- _TEXT SHOWN_
#####

Saturday, February 28, 2009

goodnight february

It's hard to believe February is almost over. I must admit...I am very happy about this. With the arrival of March, I know longer days with more sunlight are coming, flowers will be starting to peek through the ground, grass will soon be greener, and spring will be arriving in full bloom soon!

The yama of the month for March is satya (truthfulness). On the right, you will find a brief description, action, and mantra to help you focus on satya this month. If one can have a favorite yama, I think satya would be mine. More than simply not telling lies, satya is about living authentically. I believe much human suffering comes from living a life that isn't based in one's own personal truth. We all have a personal responsibility to live our lives truthfully and authentically...this is our biggest act of service and gift to the world.

May we know truth.
May we speak truth.
May we live in truth.


Thursday, February 26, 2009

music for the soul

I'm listening to a new cd my husband purchased for us from ebay: Brian Eno's Ambient 1 Music for Airports. (I've thought this title was a little odd since hearing it, but then I read the information from Wikipedia about how it got it's name--see below). The music on this cd is just what I've needed. I've been feeling very rushed and tired this week. It's so nice to have a few minutes to sit, relax, and listen to music that is soothing to my mind and soul.

#####

- _DATA SUPPLIED_
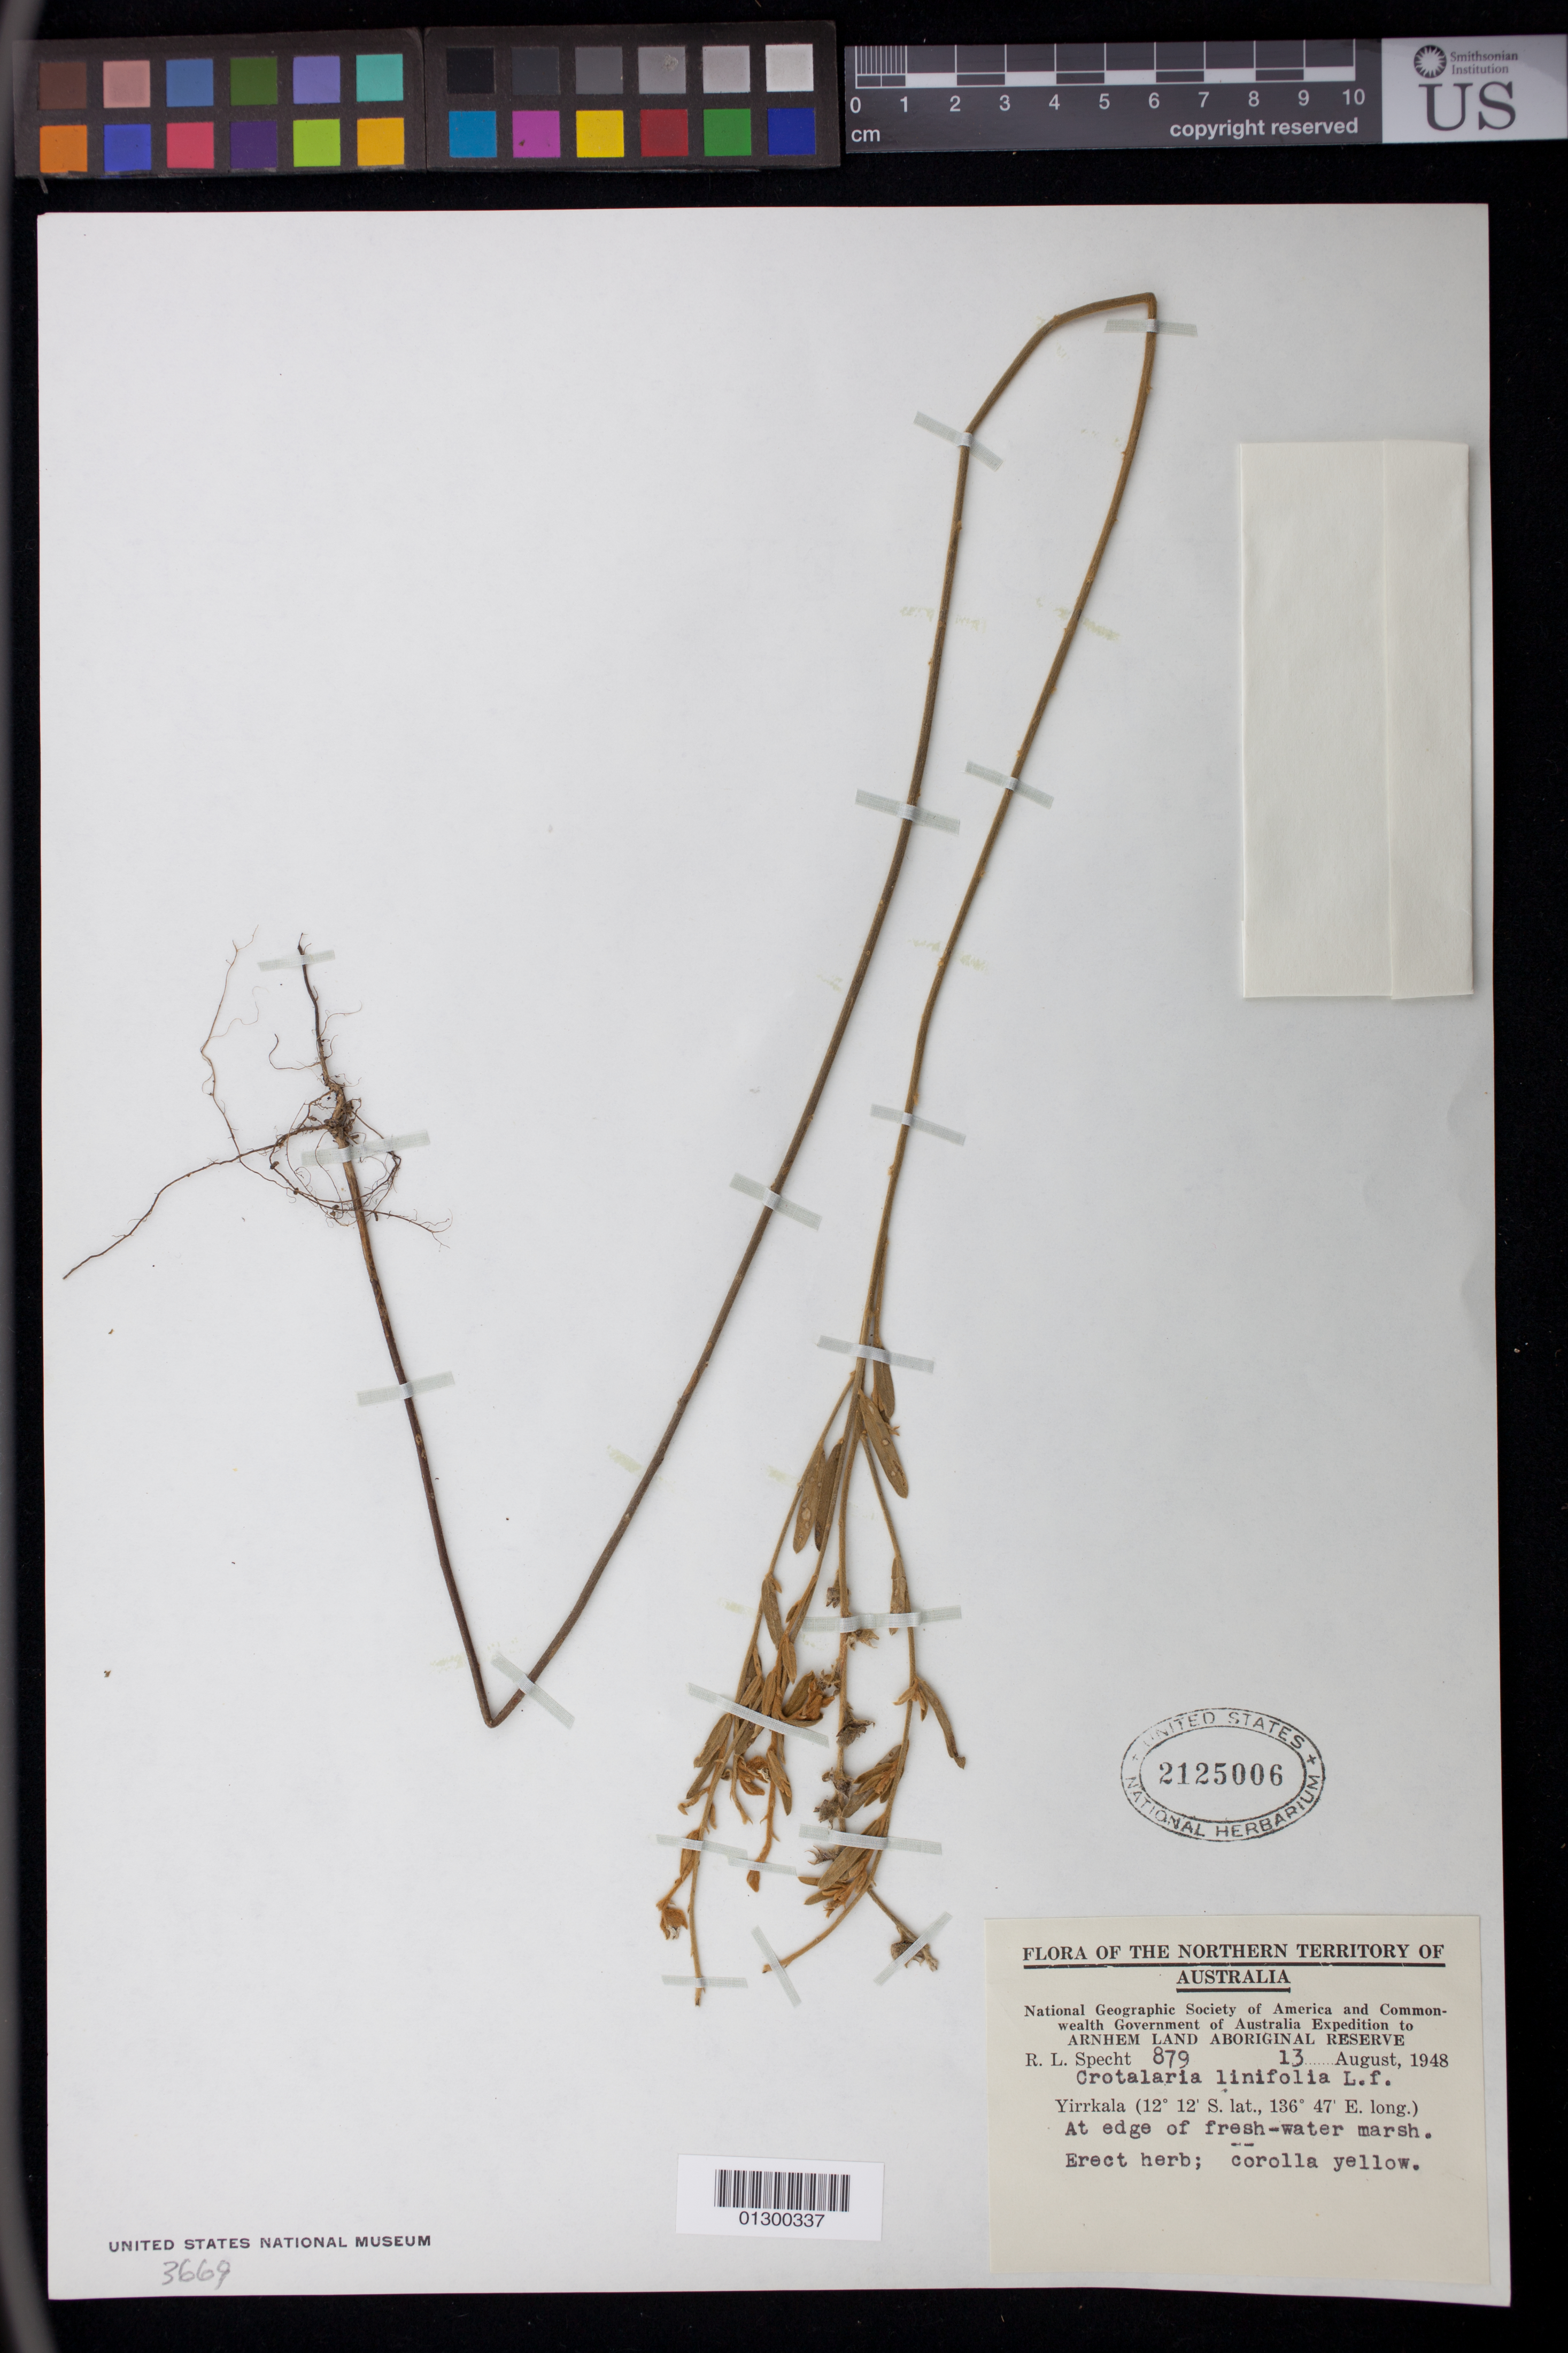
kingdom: Plantae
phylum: Tracheophyta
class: Magnoliopsida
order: Fabales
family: Fabaceae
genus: Crotalaria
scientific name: Crotalaria linifolia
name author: L. f.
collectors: R. L. Specht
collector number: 879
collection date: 1948-08-13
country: Australia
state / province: Northern Territory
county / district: East Arnhem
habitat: At edge of fresh-water marsh.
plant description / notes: Erect herb; corolla yellow.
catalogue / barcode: US 2125006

#####

- _TO BE DONE_
1. In the blog post, which yama is named for March?
2. Retype the plant sheet entries below the blog post line for line, omitting the picture.

- _THE SOLUTIONS_
1. Satya (truthfulness).

2.
kingdom: Plantae
phylum: Tracheophyta
class: Magnoliopsida
order: Fabales
family: Fabaceae
genus: Crotalaria
scientific name: Crotalaria linifolia
name author: L. f.
collectors: R. L. Specht
collector number: 879
collection date: 1948-08-13
country: Australia
state / province: Northern Territory
county / district: East Arnhem
habitat: At edge of fresh-water marsh.
plant description / notes: Erect herb; corolla yellow.
catalogue / barcode: US 2125006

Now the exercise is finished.